La Chine doit-elle évoluer vers un régime de change plus flexible ?

Les autorités chinoises ont de bonnes raisons pour craindre la flexibilité des changes. Tout d'abord, la contestation du postulat d'efficience sur les marchés financiers (André Orléans) ainsi que la faible ampleur des réformes américaines et européennes pour garantir un effet stabilisateur des anticipations sur les marchés d'actifs financiers ne plaident pas pour des réformes rapides en Chine. D'ailleurs, le maintien d'une parité fixe avec le dollar, lié à une faible convertibilité du yuan, ont permis de protéger l'économie chinoise des fortes fluctuations entraînées par l'éclatement des bulles financières et le repli des échanges mondiaux. De plus, les réformes structurelles doivent précéder les réformes de change car une politique de taux de change plus flexible est un instrument de transformation de l'économie réelle. Le pays doit donc se préparer à une économie davantage orientée par les marchés financiers. L'administration d'Etat des devises étrangères (SAFE) semble accorder une priorité à la recherche de la stabilité interne. Il s'agit d'éviter que les fluctuations importantes du taux de change du yuan puissent conduire à une instabilité économique, voire sociale. Le Premier ministre chinois, Wen Jiabao, soutient même que "le maintien de la valeur et de la stabilité de la monnaie chinoise constitue une contribution à la stabilité économique de la communauté internationale". La politique chinoise serait alors assimilable à… un bien public mondial ! Enfin, il y a quelques années, les économistes des organisations internationales défendaient qu'un pays devait adopter soit un régime de change fixe, soit un régime de change flexible. Cette alternative étant la seule permettant d'éviter une crise financière. Le choix de ces "solutions extrêmes" est maintenant contesté. Il en découle qu'un régime de change intermédiaire n'est pas en soi une mauvaise solution et qu'il n'y a pas de "bon" régime à imposer à un pays, notamment à la Chine.

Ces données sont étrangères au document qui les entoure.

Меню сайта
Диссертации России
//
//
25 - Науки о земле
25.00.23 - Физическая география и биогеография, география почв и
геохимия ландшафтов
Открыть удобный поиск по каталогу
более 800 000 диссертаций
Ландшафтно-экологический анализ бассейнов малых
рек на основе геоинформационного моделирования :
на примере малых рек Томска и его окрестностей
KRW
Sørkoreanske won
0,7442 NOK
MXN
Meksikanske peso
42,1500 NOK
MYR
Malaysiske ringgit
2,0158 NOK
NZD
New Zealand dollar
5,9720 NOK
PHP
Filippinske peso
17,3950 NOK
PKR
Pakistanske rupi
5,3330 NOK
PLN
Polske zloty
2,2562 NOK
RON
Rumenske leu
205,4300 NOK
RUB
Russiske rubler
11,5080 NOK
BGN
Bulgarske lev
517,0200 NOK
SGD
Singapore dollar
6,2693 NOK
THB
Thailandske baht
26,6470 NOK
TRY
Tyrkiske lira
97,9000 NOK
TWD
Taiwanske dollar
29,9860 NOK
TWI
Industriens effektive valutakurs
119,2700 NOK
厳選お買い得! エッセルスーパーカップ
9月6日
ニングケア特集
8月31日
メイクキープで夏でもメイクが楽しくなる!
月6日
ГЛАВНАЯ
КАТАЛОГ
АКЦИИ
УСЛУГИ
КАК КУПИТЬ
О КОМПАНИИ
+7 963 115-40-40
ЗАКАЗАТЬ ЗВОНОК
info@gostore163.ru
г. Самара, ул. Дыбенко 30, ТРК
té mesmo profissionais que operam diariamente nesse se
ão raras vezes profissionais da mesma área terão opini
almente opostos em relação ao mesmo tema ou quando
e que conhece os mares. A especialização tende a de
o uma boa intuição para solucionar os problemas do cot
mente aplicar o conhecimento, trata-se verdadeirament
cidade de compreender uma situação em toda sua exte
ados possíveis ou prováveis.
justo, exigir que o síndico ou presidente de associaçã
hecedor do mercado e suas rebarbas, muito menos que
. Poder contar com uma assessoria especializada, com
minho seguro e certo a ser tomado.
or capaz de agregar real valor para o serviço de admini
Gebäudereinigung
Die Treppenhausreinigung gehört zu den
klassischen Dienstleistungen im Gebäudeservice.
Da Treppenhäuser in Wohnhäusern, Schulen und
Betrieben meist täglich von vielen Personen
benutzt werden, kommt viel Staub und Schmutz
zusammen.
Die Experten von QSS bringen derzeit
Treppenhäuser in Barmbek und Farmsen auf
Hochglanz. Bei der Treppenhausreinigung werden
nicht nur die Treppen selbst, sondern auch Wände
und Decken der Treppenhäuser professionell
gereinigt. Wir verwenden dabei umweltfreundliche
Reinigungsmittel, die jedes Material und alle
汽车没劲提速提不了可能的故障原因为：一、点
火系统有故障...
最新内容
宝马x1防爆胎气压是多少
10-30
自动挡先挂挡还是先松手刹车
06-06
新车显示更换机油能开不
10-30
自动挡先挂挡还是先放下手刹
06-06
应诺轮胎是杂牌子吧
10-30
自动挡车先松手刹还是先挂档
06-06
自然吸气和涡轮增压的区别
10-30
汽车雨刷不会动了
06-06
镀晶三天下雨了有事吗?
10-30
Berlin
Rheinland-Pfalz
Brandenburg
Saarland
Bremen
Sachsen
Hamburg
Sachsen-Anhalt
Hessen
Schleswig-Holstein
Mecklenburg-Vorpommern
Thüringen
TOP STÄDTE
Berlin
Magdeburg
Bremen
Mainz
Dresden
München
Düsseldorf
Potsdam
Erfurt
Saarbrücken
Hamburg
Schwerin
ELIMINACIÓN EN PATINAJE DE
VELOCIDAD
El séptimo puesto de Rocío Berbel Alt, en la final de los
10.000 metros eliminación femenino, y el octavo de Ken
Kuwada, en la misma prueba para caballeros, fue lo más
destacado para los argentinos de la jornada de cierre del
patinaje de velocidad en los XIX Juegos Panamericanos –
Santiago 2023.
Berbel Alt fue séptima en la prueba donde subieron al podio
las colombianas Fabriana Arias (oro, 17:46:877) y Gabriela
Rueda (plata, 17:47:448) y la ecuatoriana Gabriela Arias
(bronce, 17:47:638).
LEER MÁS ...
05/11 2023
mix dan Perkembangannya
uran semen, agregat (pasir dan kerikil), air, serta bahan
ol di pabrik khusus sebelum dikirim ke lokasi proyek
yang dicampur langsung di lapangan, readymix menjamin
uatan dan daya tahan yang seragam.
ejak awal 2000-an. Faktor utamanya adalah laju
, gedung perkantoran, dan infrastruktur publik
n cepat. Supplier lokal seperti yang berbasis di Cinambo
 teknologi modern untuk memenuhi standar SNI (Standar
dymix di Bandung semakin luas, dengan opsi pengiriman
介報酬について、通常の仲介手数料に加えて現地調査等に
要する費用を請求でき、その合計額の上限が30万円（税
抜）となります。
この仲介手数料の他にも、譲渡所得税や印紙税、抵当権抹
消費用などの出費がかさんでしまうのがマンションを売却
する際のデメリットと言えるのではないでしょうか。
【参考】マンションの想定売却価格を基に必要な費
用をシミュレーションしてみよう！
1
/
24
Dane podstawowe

Le yuan, une nouvelle monnaie pour l'Asie ?

Le yuan, comme la majorité des devises asiatiques, reste aujourd'hui indexé sur le dollar. Toutefois, avec le renforcement des échanges commerciaux entre les pays d'Asie et l'affirmation d'une nouvelle division du travail asiatique, dont le territoire chinois est la plateforme centrale, la devise chinoise devient une monnaie de référence dans la région d'autant que l'intégration régionale s'approfondit et s'élargit. Depuis le 1er janvier 2010, près de 90 % des échanges de biens entre la Chine et l’Asean sont libres de droits de douane. La suppression de ces barrières aux échanges renforce l'intégration économique des pays de la zone et réorganise la division des processus productifs entre ces pays. Ainsi, si l'Asean est un marché pour les industriels chinois, c'est aussi un des principaux fournisseurs dans certaines branches : près de la moitié des importations chinoises en provenance de l’Asean est constituée de composants électroniques et de matériel informatique. La multiplication des accords commerciaux dans la région peut être perçue comme un signe de faiblesse, une construction complexe et difficile à gérer, comme l'illustre la métaphore du "bol de nouilles" proposée par le professeur Richard Baldwin 1 . Cette intégration régionale peut, à l'inverse, alimenter les spéculations sur la création d'une monnaie commune entre les deux grandes puissance de la zone (le "yan", fusion du yen et du yuan).  En attendant, sur la place financière de Hong Kong, le yuan est de plus en plus utilisé comme devise de facturation et les institutions financières de l'île peuvent émettre des obligations libellées dans cette monnaie. L'utilisation du yuan comme unité de compte et intermédiaire des échanges voire comme support de valeur dans le temps se développe lentement hors du continent. Hors de Chine, il renforce son rôle de monnaie de facturation au sein de l'Asean. En 2009, la banque commerciale Bangkok Bank a d'ailleurs obtenu une licence pour autoriser des opérations en yuans en Thaïlande. Cet exemple d'utilisation internationale pourrait  inaugurer un nouveau modèle de diffusion régionale de la monnaie chinoise.

Notes

1. Voir Baldwin, Richard, 2006, "Managing the Noodle Bowl: The Fragility of East Asian Regionalism," CEPR Discussion Papers 5561.